>> BEGIN Records supplied

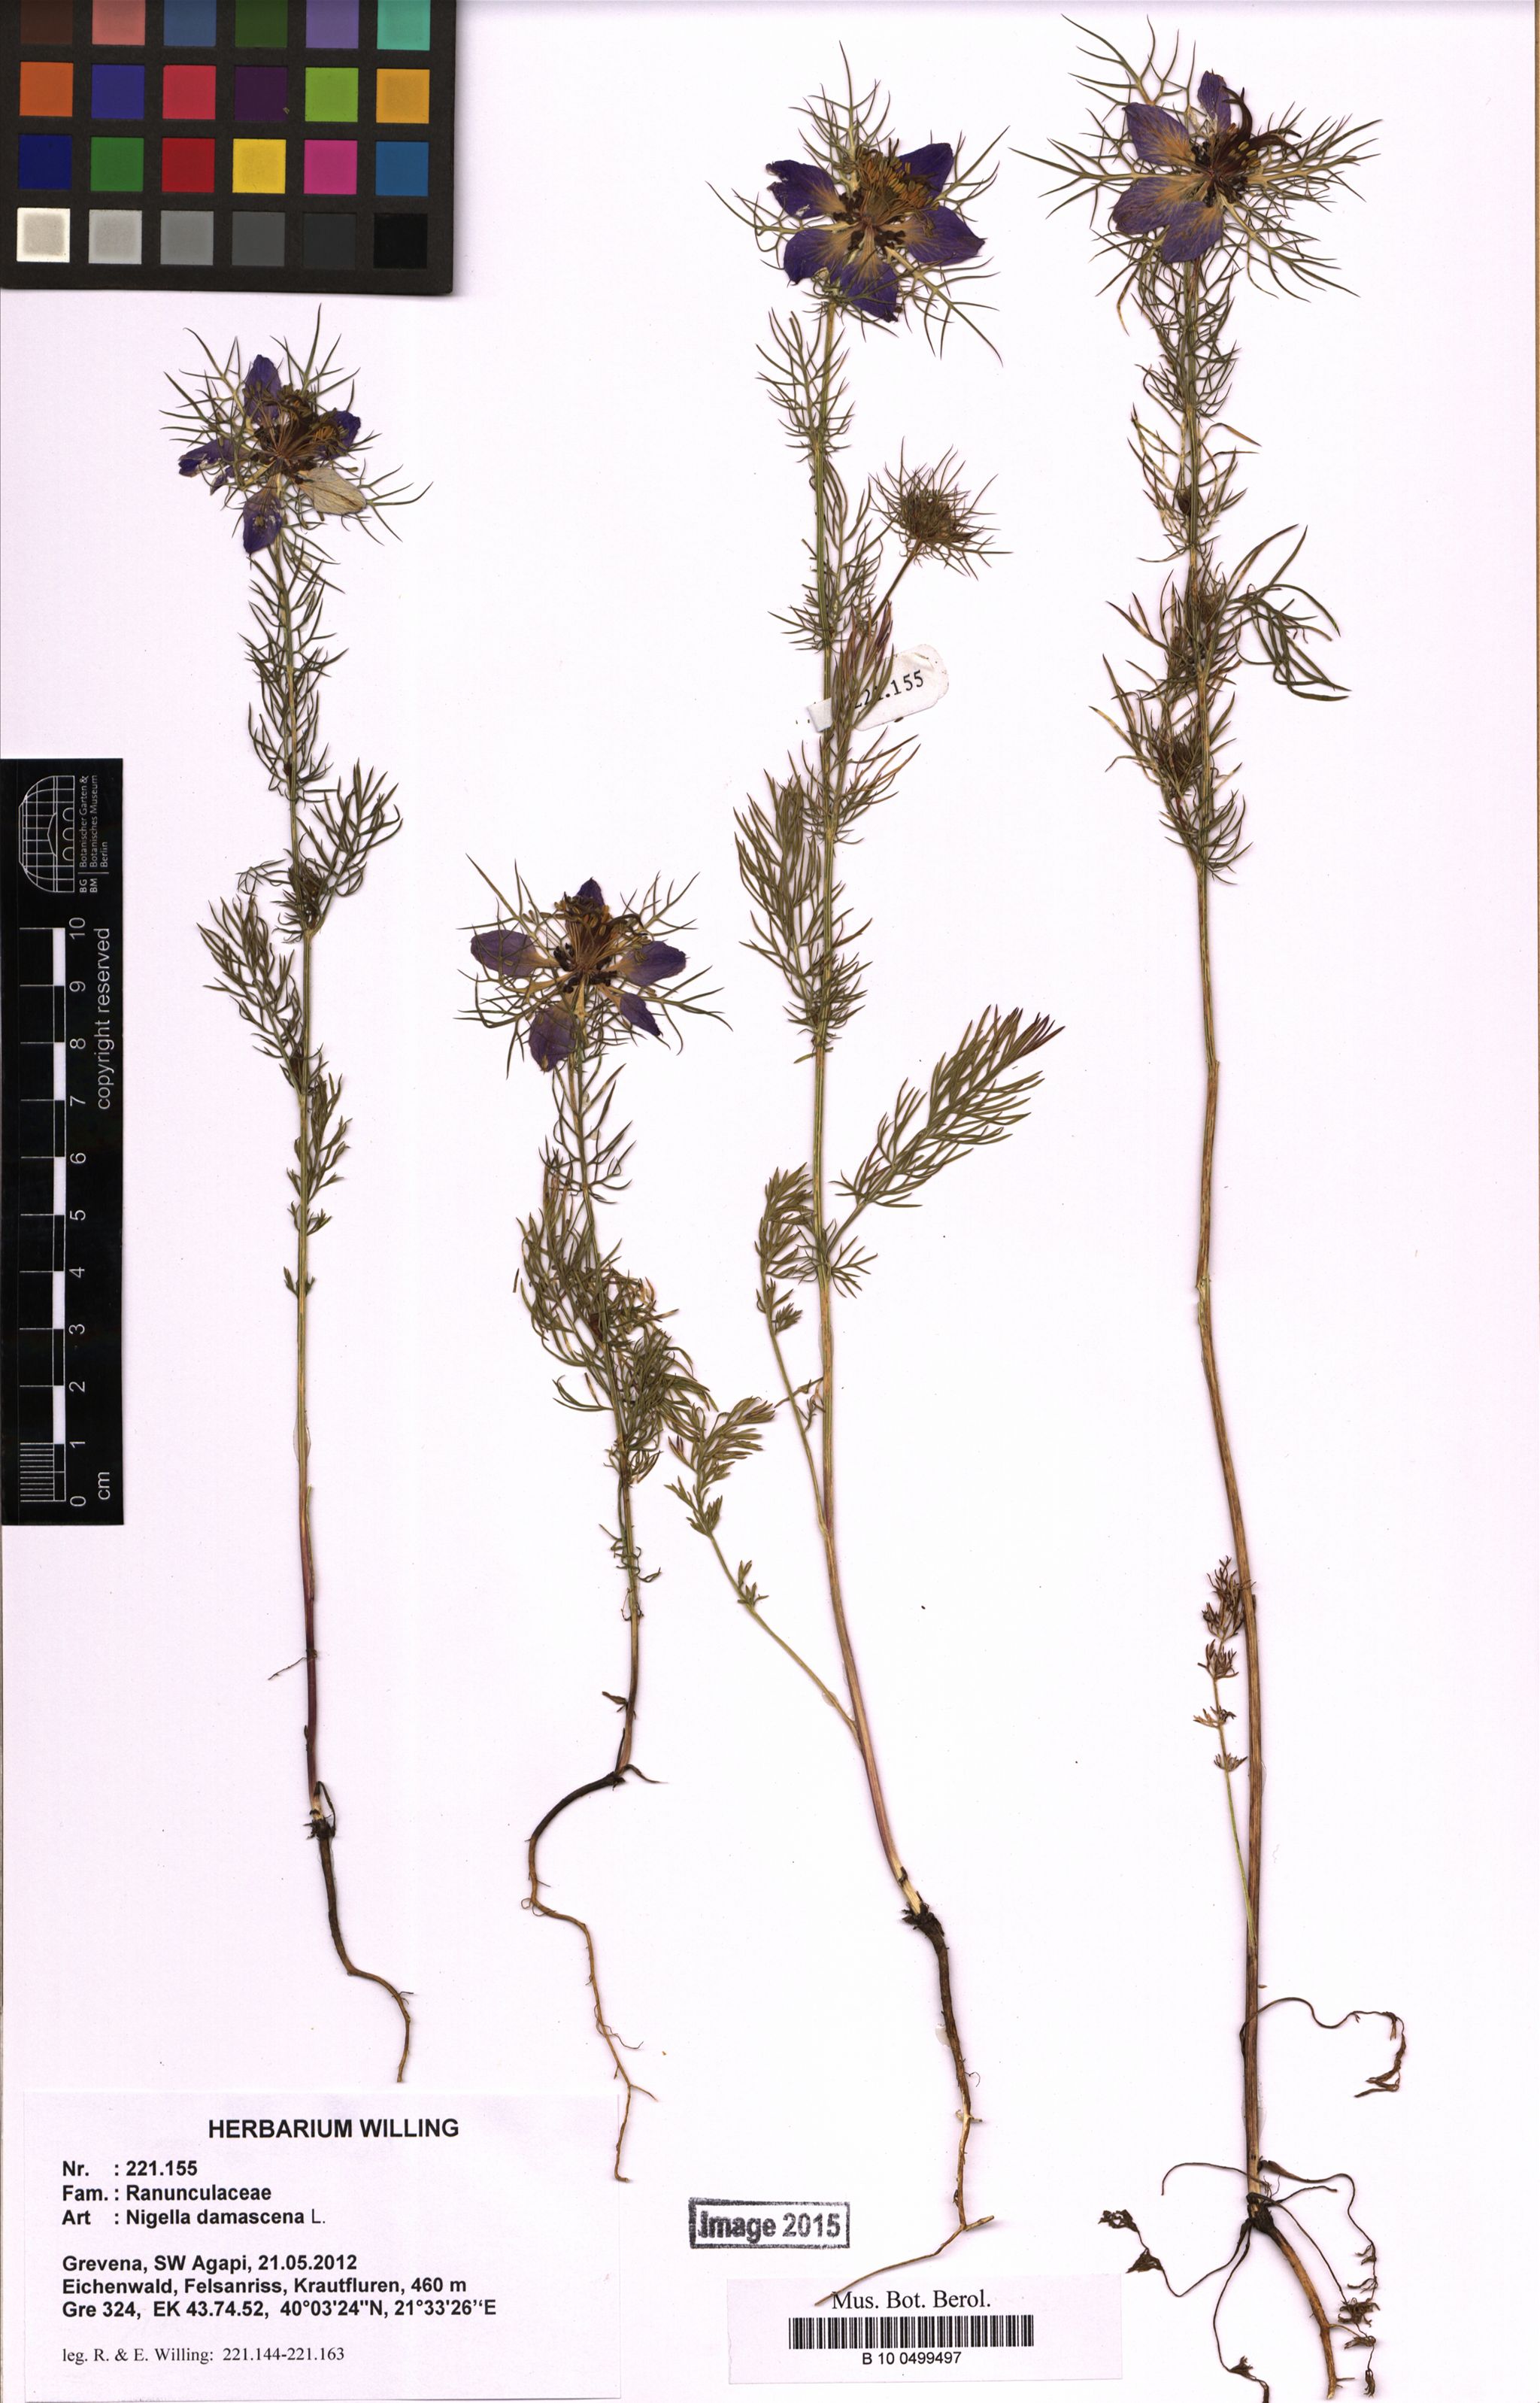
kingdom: Plantae
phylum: Tracheophyta
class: Magnoliopsida
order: Ranunculales
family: Ranunculaceae
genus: Nigella
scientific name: Nigella damascena
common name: Love-in-a-mist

>> END Records supplied

- **Problem to work on**: Rewrite the stretch of the material from the line containing "class: Magnoliopsida" through its end as a numbered list, leaving out any blank lines.

- **Complete response**:
1. class: Magnoliopsida
2. order: Ranunculales
3. family: Ranunculaceae
4. genus: Nigella
5. scientific name: Nigella damascena
6. common name: Love-in-a-mist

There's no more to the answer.